Tarefa A:
Apresenta todas as linhas da listagem numa tabela Markdown com as colunas «N.º» e «Linha», sem as linhas em branco. Deixa as imagens de fora da resposta.

Bloco de texto:

Apetece-me falar contigo. Falarmos, ainda que tu só me ouças.
É bom!
Falarmos do que gostamos, do que queremos, do nosso futuro. Claro que vamos, também, falar do passado: é dele a origem dos nossos laços.
A minha tendinite, as tuas amigdalites, a minha cara de mau, os teus aborrecimentos: fica para depois, quando já não nos lembrarmos deles. Temos tanto em comum, tanto de nós, tanto de nos gostarmos unicamente.
Por ti, voltei à ginástica, fiz-me puericultor, li e reli contos que ninguém me contou; fui improvisador de muitas estórias exclusivas e inéditas: “Vô, conta-me outra vez a estória do gato que foi passear com a minhoca.”. Ó valha-me Deus!
Lembras-te daquele cão rafeiro, no Passeio Alegre? Não te dava sossego. Eras ainda tão criança, aprendiz de ciclista a quatro rodas. E a chupeta, que só largavas, e escondias, quando qualquer outra criança te atraia para uma brincadeira? Vaidades, vergonhas, orgulhos!
Os teus brinquedos à minha guarda; os meus olhos a guardarem-te. O teu Deus!
A fralda, o baby-grow, as calcinhas, a bata: mais tarde virão os jeans e as tatuagens. A capa, a gravata, o doutoramento, e o que mais irás conseguir; não sei se terei tempo para estar ao teu lado, do teu lado.
Presenteaste-me com os teus primeiros sons, monossílabos, letras soltas – expressões -, que eu, como castelos de areia, procurei sempre juntar para que partilhássemos as tuas primeiras palavras. Hoje, sabes como as palavras me dão prazer, como as tuas palavras me falam de amor, como as tuas expressões me prendem.
Fico vaidoso. Fico sempre vaidoso com aquilo que consegues. Gosto muito de ti!
Foi (é) tão bom ajudar-te a crescer, acrescentar dimensão ao teu mundo, e saborear o meu próprio crescimento, que em ti sinto continuar.
Está bem, eu sei, não me esqueço do trambolhão, da arranhadela, daquele popó, já sem uma roda, e que tanto adoravas; da tua Fifi – ó avô ela fala! -, que vimos esmagar-se na roda da tua sorte. Sim, saltaste a tempo e a Fifi caiu. Salvaste-te no meu grito. O teu Deus!
Deixaste-me tantas vezes atrapalhado quando rejeitavas qualquer colo, com medo que te substituíssem nos meus braços: tantos beijinhos me deste, como que marcando o terreno, e tantos te devolvi, como se em ti cativasse o meu caminho. Gosto tanto de ti!
O Panda e os Caricas, o macaco que comia as bananas, o tigre e o leão: ficava sempre extasiado com a tua destreza no domínio do ipad – o teu futuro na vertigem dos teus dedos e das tuas fantasias. Já nasceste com um chip estonteante! Quantas vezes pensei “Que faço eu? Ensino ou aprendo?”

Tarefa B:
Responde a estas perguntas com base no bloco de texto:
(i) Em que local aparecia o cão rafeiro?
(ii) Que estória era pedida para ser contada outra vez?
(iii) A que atividade física voltou quem escreve?

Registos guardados
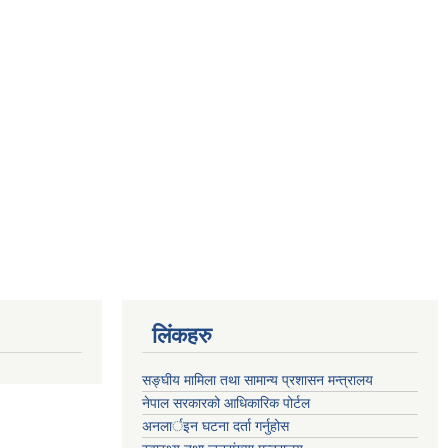
लिंकहरु
सङ्‍घीय मामिला तथा सामान्य प्रशासन मन्त्रालय
नेपाल सरकारको आधिकारिक पोर्टल
अनलार्इन घटना दर्ता गर्नुहोस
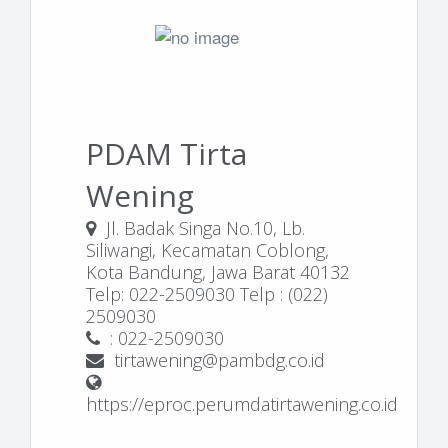
PDAM Tirta
Wening
Jl. Badak Singa No.10, Lb.
Siliwangi, Kecamatan Coblong,
Kota Bandung, Jawa Barat 40132
Telp: 022-2509030 Telp : (022)
2509030
: 022-2509030
tirtawening@pambdg.co.id
https://eproc.perumdatirtawening.co.id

Resposta A:
| N.º | Linha |
|---|---|
| 1 | लिंकहरु |
| 2 | सङ्‍घीय मामिला तथा सामान्य प्रशासन मन्त्रालय |
| 3 | नेपाल सरकारको आधिकारिक पोर्टल |
| 4 | अनलार्इन घटना दर्ता गर्नुहोस |
| 5 | PDAM Tirta |
| 6 | Wening |
| 7 | Jl. Badak Singa No.10, Lb. |
| 8 | Siliwangi, Kecamatan Coblong, |
| 9 | Kota Bandung, Jawa Barat 40132 |
| 10 | Telp: 022-2509030 Telp : (022) |
| 11 | 2509030 |
| 12 | : 022-2509030 |
| 13 | tirtawening@pambdg.co.id |
| 14 | https://eproc.perumdatirtawening.co.id |

Resposta B:
(i) No Passeio Alegre.
(ii) A estória do gato que foi passear com a minhoca.
(iii) À ginástica.